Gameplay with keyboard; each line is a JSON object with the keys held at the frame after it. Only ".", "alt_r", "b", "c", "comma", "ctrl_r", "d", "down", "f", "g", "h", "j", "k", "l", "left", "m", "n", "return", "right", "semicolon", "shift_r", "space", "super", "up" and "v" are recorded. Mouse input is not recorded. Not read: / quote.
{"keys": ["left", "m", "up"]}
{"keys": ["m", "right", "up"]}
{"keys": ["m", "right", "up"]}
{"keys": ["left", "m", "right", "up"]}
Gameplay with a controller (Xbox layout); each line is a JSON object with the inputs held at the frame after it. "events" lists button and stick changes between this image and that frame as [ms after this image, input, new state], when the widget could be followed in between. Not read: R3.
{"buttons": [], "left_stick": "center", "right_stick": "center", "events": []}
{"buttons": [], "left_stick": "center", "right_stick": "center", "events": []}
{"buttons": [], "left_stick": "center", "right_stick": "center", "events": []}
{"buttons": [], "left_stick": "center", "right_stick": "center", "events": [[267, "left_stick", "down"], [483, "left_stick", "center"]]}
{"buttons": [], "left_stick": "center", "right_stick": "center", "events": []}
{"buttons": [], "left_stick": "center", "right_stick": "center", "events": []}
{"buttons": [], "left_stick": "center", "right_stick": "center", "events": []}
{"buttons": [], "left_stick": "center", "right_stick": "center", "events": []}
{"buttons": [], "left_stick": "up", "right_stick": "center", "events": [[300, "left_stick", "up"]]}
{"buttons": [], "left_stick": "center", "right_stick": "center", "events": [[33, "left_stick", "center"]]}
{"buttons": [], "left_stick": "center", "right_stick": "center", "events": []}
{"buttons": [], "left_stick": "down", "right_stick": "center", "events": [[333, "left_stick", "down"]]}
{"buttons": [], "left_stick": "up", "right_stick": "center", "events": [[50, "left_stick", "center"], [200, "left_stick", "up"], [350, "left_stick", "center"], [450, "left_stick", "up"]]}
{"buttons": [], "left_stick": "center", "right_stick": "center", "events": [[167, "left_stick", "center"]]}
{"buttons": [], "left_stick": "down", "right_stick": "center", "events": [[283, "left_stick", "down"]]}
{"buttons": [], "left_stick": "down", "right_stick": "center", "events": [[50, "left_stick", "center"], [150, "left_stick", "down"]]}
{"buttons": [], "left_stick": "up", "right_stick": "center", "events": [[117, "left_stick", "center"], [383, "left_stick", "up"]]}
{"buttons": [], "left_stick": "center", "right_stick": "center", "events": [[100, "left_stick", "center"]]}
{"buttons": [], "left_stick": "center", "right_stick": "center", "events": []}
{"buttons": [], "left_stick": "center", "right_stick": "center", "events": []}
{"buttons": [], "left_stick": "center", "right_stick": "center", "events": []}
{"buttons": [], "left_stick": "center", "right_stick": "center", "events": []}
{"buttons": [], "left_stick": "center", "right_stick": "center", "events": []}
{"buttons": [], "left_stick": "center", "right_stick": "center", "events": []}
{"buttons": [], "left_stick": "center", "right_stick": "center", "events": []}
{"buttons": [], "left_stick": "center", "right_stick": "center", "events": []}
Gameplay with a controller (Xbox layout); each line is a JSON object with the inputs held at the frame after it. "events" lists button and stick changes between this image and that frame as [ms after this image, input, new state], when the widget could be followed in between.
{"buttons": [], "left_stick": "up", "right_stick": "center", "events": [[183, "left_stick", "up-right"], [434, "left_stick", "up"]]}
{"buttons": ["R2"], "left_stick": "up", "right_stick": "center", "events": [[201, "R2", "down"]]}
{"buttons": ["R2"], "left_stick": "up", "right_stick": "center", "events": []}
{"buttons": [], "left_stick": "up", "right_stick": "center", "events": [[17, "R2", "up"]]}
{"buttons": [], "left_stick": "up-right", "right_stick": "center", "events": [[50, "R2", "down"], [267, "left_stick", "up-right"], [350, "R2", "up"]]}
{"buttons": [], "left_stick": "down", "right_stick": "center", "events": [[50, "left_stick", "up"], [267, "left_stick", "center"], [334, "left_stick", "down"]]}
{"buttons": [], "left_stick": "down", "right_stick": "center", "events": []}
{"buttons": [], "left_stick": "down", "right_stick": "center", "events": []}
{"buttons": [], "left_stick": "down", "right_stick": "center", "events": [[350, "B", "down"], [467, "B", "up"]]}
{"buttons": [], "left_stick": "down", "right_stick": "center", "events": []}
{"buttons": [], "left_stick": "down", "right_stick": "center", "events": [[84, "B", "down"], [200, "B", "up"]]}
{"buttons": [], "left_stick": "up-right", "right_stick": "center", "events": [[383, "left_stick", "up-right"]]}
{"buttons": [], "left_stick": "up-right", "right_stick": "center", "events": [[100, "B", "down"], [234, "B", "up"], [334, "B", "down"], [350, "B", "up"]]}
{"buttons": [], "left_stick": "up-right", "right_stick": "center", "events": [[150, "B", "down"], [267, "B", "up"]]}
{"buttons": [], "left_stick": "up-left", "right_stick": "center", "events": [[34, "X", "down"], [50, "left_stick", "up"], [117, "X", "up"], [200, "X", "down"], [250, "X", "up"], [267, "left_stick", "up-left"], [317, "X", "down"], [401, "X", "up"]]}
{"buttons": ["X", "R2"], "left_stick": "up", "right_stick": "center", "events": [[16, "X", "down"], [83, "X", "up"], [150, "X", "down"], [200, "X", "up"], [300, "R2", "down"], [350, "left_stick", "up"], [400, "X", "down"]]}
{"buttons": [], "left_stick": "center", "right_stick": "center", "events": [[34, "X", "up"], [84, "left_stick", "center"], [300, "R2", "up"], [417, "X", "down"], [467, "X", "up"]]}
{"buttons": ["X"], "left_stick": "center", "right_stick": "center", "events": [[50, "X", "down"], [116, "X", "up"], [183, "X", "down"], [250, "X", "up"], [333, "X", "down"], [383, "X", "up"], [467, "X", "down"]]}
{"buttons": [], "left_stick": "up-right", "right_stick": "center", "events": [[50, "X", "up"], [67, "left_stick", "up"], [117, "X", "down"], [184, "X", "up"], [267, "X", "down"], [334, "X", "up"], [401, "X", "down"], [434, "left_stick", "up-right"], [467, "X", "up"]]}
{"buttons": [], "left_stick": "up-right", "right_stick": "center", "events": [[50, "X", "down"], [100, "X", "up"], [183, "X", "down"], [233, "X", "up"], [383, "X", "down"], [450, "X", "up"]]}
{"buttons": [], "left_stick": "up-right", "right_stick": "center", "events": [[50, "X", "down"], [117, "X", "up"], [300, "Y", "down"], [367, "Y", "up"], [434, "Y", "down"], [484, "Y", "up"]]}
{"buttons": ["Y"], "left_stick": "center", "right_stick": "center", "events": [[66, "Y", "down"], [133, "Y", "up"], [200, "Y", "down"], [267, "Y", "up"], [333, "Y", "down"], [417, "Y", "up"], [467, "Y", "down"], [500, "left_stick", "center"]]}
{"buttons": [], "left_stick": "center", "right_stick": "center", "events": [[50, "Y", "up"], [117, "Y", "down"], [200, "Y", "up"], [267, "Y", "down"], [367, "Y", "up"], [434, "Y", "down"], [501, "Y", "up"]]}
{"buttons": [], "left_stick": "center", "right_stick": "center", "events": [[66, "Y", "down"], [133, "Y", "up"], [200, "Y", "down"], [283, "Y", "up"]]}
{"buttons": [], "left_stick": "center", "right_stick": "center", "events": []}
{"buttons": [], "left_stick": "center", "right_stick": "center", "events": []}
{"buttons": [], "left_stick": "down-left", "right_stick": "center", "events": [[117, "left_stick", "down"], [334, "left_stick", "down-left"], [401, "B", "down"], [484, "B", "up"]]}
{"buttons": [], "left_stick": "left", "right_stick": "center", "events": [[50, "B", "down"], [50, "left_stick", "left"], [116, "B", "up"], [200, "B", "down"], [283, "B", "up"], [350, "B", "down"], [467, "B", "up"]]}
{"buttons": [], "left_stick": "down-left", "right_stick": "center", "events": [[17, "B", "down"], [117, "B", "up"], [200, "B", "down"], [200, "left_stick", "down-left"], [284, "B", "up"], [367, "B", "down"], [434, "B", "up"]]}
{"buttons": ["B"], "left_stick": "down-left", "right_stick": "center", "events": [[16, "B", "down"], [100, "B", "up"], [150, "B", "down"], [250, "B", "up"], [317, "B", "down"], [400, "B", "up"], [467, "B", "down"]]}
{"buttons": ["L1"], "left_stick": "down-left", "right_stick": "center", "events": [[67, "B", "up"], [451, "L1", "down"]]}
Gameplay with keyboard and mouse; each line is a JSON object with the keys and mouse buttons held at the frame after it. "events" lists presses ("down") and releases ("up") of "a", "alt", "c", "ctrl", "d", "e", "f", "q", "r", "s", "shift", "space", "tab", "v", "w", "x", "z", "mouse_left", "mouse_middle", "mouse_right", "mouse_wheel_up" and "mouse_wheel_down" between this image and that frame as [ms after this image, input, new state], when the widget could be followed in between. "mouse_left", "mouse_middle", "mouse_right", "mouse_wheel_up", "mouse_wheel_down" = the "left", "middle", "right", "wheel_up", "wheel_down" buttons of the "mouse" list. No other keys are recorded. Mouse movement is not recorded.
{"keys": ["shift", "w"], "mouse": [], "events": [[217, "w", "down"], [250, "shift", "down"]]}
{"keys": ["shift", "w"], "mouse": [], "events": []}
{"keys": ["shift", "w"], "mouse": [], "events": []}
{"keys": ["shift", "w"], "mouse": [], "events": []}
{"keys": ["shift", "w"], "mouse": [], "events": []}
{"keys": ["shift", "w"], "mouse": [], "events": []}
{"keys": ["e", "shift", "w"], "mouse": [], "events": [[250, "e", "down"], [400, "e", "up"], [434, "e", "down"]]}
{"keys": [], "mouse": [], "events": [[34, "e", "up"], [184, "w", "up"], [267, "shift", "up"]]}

**Activity**. Respond with the number of lines in the listing above that include the word "changes", and with nothing more.

**Your response**. 2